Pixel coordinate boxes

____

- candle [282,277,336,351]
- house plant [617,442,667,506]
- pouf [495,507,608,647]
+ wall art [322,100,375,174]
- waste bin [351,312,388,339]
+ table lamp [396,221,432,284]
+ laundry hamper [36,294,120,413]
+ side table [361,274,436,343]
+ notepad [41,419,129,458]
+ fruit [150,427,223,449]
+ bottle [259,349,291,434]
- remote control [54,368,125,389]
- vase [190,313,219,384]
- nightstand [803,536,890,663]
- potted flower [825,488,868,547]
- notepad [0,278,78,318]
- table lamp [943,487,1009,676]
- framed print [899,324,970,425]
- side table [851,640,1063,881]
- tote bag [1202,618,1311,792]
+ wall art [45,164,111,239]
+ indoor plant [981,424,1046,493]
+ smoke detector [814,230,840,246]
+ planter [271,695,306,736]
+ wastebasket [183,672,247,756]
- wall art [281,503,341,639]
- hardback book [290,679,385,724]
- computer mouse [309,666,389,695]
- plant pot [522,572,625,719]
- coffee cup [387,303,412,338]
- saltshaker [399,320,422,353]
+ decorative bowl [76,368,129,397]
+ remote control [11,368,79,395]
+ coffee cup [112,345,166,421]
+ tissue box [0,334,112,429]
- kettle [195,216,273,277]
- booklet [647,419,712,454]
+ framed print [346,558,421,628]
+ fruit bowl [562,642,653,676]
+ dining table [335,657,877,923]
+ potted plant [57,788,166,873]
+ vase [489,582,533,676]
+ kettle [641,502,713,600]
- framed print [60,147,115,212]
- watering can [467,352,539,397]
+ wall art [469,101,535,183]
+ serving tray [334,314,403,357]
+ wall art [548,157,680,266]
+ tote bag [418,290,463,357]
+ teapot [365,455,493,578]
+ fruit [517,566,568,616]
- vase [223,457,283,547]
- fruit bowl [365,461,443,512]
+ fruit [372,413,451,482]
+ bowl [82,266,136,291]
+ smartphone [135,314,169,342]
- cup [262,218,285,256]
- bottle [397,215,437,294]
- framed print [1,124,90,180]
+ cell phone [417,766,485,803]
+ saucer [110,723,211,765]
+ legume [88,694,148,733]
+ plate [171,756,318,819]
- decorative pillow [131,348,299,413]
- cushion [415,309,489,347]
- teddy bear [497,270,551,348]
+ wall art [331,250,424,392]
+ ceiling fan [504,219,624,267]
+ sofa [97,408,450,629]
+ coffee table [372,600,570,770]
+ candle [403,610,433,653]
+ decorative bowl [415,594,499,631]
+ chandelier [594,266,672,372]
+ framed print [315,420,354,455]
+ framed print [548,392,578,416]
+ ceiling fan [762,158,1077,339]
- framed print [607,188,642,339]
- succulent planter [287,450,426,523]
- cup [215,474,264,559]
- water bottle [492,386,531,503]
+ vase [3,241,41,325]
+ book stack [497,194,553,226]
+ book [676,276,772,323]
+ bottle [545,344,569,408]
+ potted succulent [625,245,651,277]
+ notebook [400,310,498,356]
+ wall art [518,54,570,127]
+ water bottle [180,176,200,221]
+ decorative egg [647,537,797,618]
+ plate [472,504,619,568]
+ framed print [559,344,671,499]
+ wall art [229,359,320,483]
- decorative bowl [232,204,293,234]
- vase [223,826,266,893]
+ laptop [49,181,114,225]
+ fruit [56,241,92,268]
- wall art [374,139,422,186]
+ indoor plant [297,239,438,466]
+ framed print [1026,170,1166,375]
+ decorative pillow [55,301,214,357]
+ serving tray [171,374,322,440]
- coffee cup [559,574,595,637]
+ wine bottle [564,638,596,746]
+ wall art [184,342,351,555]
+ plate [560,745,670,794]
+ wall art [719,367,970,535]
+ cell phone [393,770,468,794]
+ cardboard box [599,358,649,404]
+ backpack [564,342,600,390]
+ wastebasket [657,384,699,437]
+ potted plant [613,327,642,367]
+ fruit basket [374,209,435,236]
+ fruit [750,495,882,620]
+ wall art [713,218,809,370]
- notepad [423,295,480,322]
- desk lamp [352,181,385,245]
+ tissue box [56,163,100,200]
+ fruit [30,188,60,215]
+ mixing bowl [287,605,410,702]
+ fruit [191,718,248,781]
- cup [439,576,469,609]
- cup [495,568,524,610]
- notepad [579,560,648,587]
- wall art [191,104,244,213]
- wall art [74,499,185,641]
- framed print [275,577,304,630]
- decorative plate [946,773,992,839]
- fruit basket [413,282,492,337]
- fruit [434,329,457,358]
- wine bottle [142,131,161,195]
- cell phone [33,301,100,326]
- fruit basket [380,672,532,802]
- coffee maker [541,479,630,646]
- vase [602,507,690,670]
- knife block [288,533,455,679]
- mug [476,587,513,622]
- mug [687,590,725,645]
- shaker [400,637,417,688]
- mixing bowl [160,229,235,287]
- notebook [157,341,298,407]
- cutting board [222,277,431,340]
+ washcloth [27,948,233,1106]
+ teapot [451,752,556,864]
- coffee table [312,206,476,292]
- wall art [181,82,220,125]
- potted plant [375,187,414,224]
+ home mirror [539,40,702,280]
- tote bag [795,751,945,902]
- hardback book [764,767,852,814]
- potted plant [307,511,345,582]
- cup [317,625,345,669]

____

ABOUT THIS EXERCISE
When a line of the data holds the string "planter", pick it out and copy it.

THE COMPLETED TASK
+ planter [271,695,306,736]
- succulent planter [287,450,426,523]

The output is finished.